%
% If a Robbins algebra has elements C and D such that C+D=C, then it
% is Boolean.  This input file uses the proof of a similar theorem
% to guide the search.
%
% Special features used: list(hints), label attributes, build_proof_object.
%
%%%%%%%%%%%%%%%%%%%%%  Basic options

op(400, xfx, +).

clear(print_kept).
clear(print_new_demod).
clear(print_back_demod).

assign(pick_given_ratio, 4).
assign(max_mem, 20000).

%%%%%%%%%%%%%%%%%%%%%  Standard for equational problems

set(knuth_bendix).

%%%%%%%%%%%%%%%%%%%%%  Modifications to strategy

set(build_proof_object_2).
set(dynamic_demod_lex_dep).
assign(max_weight, 30).
lex([A, B, E, c, d, e, f, g(x), n(x), +(x,x)]).

%%%%%%%%%%%%%%%%%%%%%  Clauses

list(usable).
x = x.
x + y = y + x.
(x + y) + z = x + (y + z).
x + (y + z) = y + (x + z).           % commuted form of associativity
end_of_list.
 
list(sos).
n(n(x + y) + n(x + n(y))) = x.       % Robbins axiom
c + d = c.                           % hypothesis
n(A + n(B)) + n(n(A) + n(B)) != B.   % denial of Huntington axiom
end_of_list.

% Subtract 20 from the pick-weight of kept clauses that subsume any hint.

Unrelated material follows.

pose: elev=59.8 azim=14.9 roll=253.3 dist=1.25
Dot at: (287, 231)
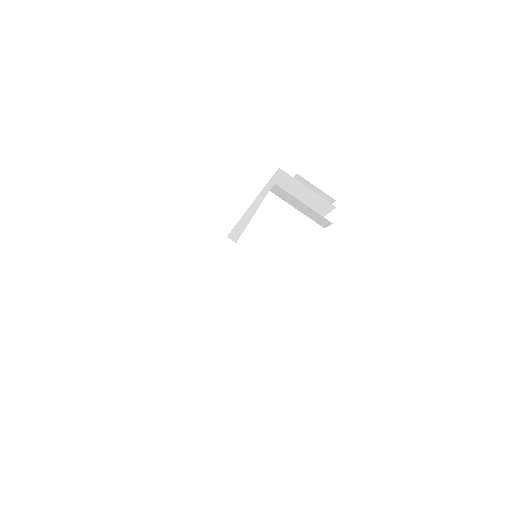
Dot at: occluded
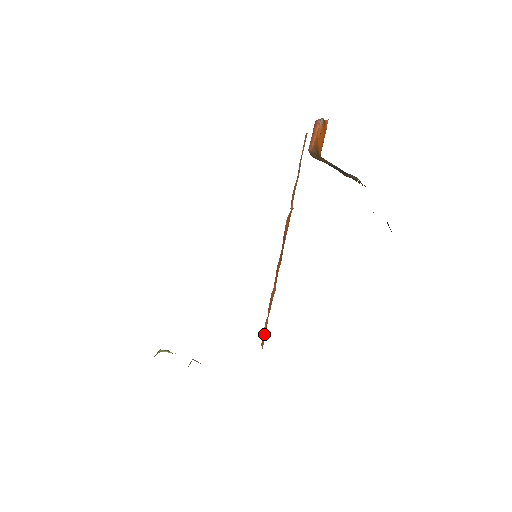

assign(bsub_hint_wt, -20).

% The hints list conatins a proof of the (slightly weaker) theorem that
% from the same hypotheses, we can derive a 0 such that x+0=x.  Label
% attributes on hints are inherited by the clauses to which the hints
% apply.

list(hints).
n(n(x+ (y+z))+n(y+n(x+z)))=y           # label(step_1).
n(n(x+y)+n(y+n(x)))=y                  # label(step_2).
n(n(x+y)+n(x+ (n(y+z)+n(y+n(z)))))=x   # label(step_3).
n(n(x+y)+n(n(y)+x))=x                  # label(step_4).
c+ (d+x)=c+x                           # label(step_5).
n(n(x+c)+n(c+n(x+d)))=c                # label(step_6).
n(n(x+ (y+z))+n(z+n(x+y)))=z           # label(step_7).
n(n(x+ (y+z))+n(y+n(z+x)))=y           # label(step_8).
n(n(c)+n(d+n(c)))=d                    # label(step_9).
n(n(x+y)+n(n(x)+y))=y                  # label(step_10).
n(n(x+n(y))+n(y+x))=x                  # label(step_11).
n(n(x+ (n(y+z)+n(z+n(y))))+n(z+x))=x   # label(step_12).
n(n(x+c)+n(c+n(d+x)))=c                # label(step_13).
n(n(x+ (c+y))+n(d+ (y+n(x+c))))=d+y    # label(step_14).
n(n(x+ (y+z))+n(z+n(y+x)))=z           # label(step_15).
n(n(x+ (y+z))+n(n(z+x)+y))=y           # label(step_16).
n(d+n(c+n(d+n(c))))=n(d+n(c))          # label(step_17).
n(d+n(n(c)+ (n(n(d+n(c))+x)+n(n(d+n(c))+n(x)))))=n(c)   # label(step_18).
n(x+n(y+ (x+n(n(y)+x))))=n(n(y)+x)     # label(step_19).
n(n(x+ (y+n(z)))+n(x+ (z+y)))=x+y      # label(step_20).
n(n(x+n(y+n(z)))+n(x+ (y+n(z+ (y+n(y+n(z)))))))=x   # label(step_21).
n(n(c)+n(d+ (n(x+c)+n(c+n(x)))))=d     # label(step_22).
n(n(d+n(c))+n(c+n(d+n(c))))=d          # label(step_23).
n(n(c+n(d+n(c)))+n(c+n(c+n(d+n(c)))))=c   # label(step_24).
n(d+n(d+ (n(c)+n(c+n(d+n(c))))))=n(c)  # label(step_25).
n(c+n(d+n(c)))=n(c)                    # label(step_26).
n(n(c)+n(c+n(c)))=c                    # label(step_27).
n(c+n(c+ (n(c)+n(c+ (c+n(c+n(c)))))))=n(c)   # label(step_28).
n(n(c+n(c))+n(c+ (c+n(c+n(c)))))=c     # label(step_29).
n(c+ (c+n(c+n(c))))=n(c)               # label(step_30).
d+n(c+n(c))=d                          # label(step_31).
n(n(x+d)+n(x+ (n(d)+n(c+n(c)))))=x+n(c+n(c))   # label(step_32).
x+n(c+n(c))=x                          # label(step_33).
end_of_list.